• **To do**: Read through the records. Copy each line that has the word "ciudad".

• **Records excerpted from a collection**:
■ ■ ■ ■ ■ ■ ■

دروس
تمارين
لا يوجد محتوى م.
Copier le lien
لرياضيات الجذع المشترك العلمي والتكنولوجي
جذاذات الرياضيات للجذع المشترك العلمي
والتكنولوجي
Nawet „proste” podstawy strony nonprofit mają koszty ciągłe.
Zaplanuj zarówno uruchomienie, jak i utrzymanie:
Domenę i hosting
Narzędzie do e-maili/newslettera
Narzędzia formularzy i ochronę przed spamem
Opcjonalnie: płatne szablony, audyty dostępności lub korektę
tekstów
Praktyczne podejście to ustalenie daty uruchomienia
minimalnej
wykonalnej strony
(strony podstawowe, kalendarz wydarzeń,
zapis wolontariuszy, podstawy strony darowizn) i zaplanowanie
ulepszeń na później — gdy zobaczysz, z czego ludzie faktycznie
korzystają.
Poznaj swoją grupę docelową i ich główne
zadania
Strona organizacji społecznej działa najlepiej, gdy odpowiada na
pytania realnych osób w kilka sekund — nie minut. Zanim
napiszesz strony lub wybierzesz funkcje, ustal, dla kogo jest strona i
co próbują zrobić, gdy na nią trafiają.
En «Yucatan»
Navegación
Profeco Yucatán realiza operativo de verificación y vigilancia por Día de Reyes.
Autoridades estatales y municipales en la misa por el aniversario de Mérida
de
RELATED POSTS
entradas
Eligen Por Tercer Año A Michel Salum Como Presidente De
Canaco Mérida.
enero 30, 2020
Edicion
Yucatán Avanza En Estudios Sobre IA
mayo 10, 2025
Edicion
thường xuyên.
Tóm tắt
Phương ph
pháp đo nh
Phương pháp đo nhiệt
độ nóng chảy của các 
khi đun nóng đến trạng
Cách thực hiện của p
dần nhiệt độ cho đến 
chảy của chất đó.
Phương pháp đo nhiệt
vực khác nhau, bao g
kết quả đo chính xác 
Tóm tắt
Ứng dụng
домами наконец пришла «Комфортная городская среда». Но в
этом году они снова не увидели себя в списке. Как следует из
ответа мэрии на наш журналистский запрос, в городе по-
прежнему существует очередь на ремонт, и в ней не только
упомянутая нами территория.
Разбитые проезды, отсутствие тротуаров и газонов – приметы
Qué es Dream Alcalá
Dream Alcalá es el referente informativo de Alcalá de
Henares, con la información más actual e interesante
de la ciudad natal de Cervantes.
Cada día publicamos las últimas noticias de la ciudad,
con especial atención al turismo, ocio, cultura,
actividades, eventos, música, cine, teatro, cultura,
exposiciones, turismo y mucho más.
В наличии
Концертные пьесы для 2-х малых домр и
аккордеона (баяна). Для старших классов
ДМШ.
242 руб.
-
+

■ ■ ■ ■ ■ ■ ■

• **Solution to the exercise**:
de la ciudad natal de Cervantes.
Cada día publicamos las últimas noticias de la ciudad,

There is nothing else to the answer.